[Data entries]
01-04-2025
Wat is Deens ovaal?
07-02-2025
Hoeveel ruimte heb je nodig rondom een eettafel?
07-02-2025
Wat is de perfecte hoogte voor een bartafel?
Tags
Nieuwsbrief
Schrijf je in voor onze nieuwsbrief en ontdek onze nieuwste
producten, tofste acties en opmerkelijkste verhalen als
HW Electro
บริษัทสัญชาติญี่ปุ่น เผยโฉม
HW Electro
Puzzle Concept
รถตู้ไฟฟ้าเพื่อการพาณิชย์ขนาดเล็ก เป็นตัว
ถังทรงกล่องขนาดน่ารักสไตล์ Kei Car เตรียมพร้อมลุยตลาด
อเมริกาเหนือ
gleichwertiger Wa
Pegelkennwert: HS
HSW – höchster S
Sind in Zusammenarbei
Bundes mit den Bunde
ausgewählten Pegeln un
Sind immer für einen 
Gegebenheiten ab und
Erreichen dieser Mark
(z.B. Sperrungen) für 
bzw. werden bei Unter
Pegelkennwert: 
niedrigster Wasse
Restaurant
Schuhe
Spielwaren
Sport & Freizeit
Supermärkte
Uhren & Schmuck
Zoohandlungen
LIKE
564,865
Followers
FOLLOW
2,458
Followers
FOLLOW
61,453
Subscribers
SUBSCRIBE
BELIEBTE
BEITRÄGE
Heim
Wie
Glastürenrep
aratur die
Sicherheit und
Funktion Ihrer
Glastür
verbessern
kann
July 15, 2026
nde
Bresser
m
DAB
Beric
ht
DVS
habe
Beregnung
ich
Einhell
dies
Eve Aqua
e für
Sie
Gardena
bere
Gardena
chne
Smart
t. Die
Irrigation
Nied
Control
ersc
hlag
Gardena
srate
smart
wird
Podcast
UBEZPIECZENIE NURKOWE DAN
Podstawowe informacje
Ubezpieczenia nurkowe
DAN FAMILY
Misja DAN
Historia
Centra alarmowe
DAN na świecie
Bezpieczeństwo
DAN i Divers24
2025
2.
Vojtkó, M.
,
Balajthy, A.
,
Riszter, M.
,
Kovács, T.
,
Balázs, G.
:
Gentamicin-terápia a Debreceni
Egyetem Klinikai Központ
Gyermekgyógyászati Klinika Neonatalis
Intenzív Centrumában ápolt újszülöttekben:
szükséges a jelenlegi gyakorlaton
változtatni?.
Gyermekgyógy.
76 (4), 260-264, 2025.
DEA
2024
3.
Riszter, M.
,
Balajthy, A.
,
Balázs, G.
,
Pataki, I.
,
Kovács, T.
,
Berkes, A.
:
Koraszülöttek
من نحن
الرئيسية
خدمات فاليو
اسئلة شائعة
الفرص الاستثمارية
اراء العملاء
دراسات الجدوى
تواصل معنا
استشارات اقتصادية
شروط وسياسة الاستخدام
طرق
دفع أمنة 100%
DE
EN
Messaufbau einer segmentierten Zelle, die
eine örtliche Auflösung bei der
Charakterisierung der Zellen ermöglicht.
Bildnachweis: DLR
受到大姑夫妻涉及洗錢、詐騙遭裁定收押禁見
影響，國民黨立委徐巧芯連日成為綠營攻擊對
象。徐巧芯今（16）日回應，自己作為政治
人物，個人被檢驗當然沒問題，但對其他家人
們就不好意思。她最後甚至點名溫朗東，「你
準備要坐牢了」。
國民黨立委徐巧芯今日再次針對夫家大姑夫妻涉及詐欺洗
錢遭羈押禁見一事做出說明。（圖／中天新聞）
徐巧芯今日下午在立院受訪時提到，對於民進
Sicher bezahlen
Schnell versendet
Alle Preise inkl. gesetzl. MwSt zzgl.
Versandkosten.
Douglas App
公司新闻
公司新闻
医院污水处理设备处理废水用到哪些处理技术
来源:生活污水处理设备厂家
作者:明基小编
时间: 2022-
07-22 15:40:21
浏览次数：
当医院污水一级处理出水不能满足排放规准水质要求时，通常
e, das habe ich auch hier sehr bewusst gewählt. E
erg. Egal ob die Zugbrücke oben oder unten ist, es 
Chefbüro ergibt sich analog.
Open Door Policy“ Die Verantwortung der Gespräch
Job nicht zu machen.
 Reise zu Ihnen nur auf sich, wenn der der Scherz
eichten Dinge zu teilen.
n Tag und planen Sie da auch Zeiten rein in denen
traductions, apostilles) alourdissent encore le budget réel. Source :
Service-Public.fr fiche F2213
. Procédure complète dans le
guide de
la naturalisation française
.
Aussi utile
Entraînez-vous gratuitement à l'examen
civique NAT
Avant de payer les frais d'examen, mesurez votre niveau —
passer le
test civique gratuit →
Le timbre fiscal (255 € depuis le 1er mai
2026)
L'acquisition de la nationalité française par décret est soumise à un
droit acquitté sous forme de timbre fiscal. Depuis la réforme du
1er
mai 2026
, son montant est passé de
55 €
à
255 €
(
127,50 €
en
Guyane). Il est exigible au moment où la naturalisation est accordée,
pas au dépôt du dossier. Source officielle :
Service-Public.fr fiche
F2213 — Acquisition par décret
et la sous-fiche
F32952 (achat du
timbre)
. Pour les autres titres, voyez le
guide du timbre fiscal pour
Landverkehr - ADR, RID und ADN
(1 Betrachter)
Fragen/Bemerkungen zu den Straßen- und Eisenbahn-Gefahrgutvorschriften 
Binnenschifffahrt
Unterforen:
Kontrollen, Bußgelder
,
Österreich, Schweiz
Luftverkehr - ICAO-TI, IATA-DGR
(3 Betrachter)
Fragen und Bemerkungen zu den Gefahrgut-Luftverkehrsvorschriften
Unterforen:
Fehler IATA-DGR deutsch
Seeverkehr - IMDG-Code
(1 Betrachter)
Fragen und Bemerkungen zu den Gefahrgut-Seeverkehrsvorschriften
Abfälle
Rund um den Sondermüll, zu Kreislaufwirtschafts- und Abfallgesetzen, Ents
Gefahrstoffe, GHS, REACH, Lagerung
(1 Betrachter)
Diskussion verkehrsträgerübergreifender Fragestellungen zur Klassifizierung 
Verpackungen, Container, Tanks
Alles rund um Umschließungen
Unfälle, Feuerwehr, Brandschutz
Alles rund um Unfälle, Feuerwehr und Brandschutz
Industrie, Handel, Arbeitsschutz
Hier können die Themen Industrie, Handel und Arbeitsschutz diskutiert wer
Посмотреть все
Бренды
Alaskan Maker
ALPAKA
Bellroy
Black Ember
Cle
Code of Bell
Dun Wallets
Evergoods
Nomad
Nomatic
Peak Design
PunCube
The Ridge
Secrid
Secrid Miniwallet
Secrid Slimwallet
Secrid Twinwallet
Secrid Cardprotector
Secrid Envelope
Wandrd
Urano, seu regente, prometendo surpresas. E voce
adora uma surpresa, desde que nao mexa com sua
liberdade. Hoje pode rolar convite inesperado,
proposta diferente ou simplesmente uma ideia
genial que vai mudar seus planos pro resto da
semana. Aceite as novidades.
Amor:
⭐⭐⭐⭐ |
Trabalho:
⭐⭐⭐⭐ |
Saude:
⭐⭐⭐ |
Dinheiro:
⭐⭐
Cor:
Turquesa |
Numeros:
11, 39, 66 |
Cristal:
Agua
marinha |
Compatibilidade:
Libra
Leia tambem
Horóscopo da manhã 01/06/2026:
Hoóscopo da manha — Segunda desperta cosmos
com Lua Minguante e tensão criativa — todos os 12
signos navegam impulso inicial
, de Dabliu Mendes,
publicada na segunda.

What this task involves. Only the lines above starting at the line that holds "اسئلة شائعة" and ending at the line that holds "erg. Egal ob" are to be repeated, exactly and in full.

Expected answer.
اسئلة شائعة
الفرص الاستثمارية
اراء العملاء
دراسات الجدوى
تواصل معنا
استشارات اقتصادية
شروط وسياسة الاستخدام
طرق
دفع أمنة 100%
DE
EN
Messaufbau einer segmentierten Zelle, die
eine örtliche Auflösung bei der
Charakterisierung der Zellen ermöglicht.
Bildnachweis: DLR
受到大姑夫妻涉及洗錢、詐騙遭裁定收押禁見
影響，國民黨立委徐巧芯連日成為綠營攻擊對
象。徐巧芯今（16）日回應，自己作為政治
人物，個人被檢驗當然沒問題，但對其他家人
們就不好意思。她最後甚至點名溫朗東，「你
準備要坐牢了」。
國民黨立委徐巧芯今日再次針對夫家大姑夫妻涉及詐欺洗
錢遭羈押禁見一事做出說明。（圖／中天新聞）
徐巧芯今日下午在立院受訪時提到，對於民進
Sicher bezahlen
Schnell versendet
Alle Preise inkl. gesetzl. MwSt zzgl.
Versandkosten.
Douglas App
公司新闻
公司新闻
医院污水处理设备处理废水用到哪些处理技术
来源:生活污水处理设备厂家
作者:明基小编
时间: 2022-
07-22 15:40:21
浏览次数：
当医院污水一级处理出水不能满足排放规准水质要求时，通常
e, das habe ich auch hier sehr bewusst gewählt. E
erg. Egal ob die Zugbrücke oben oder unten ist, es 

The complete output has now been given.